Para sesepuh adat mulai mencuci benda-benda pusaka yang terdiri dari, salokoa, atau mahkota, yang memiliki berat 1768 gram, terbuat dari emas murni, dan ditaburi 250 permata.
Konon mahkota ini pernah dipakai oleh Raja Gowa pertama.
Benda pusaka lain, ponto janga jangaya, merupakan gelang emas berbentuk naga, yang berjumlah 4 buah. Dilanjutkan dengan pencucian tobo kaluku, atau rantai emas, dan
benda-benda pusaka lainnya termasuk 4 senjata sakti, yang sering digunakan para raja dahulu kala.

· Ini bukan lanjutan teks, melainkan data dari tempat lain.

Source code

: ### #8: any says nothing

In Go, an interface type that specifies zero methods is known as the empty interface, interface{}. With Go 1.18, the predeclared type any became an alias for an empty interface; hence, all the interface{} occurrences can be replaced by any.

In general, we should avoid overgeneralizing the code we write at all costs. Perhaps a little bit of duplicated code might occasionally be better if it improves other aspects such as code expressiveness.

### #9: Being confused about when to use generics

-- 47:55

Satu persatu benda pusaka dibasuh oleh air Sumur Bungun Lompoa, kemudian diasapi
dengan dupa.
Upacara diakhiri dengan prosesi attitele, atau pelepasan hajat. Para raja keturunan
Gowa mengambil air dan darah kerbau untuk dibubuhi pada mahkota. Jaman dulu kala,
seusai mencuci benda pusaka, masyarakat menunggu proses annimbang, atau menimbang
benda-benda pusaka dengan timbangan khusus. Namun karena timbangan itu kini sudah tak ada, sebagai gantinya memanjatkan do`a bersama, dipimpin sesepuh adat.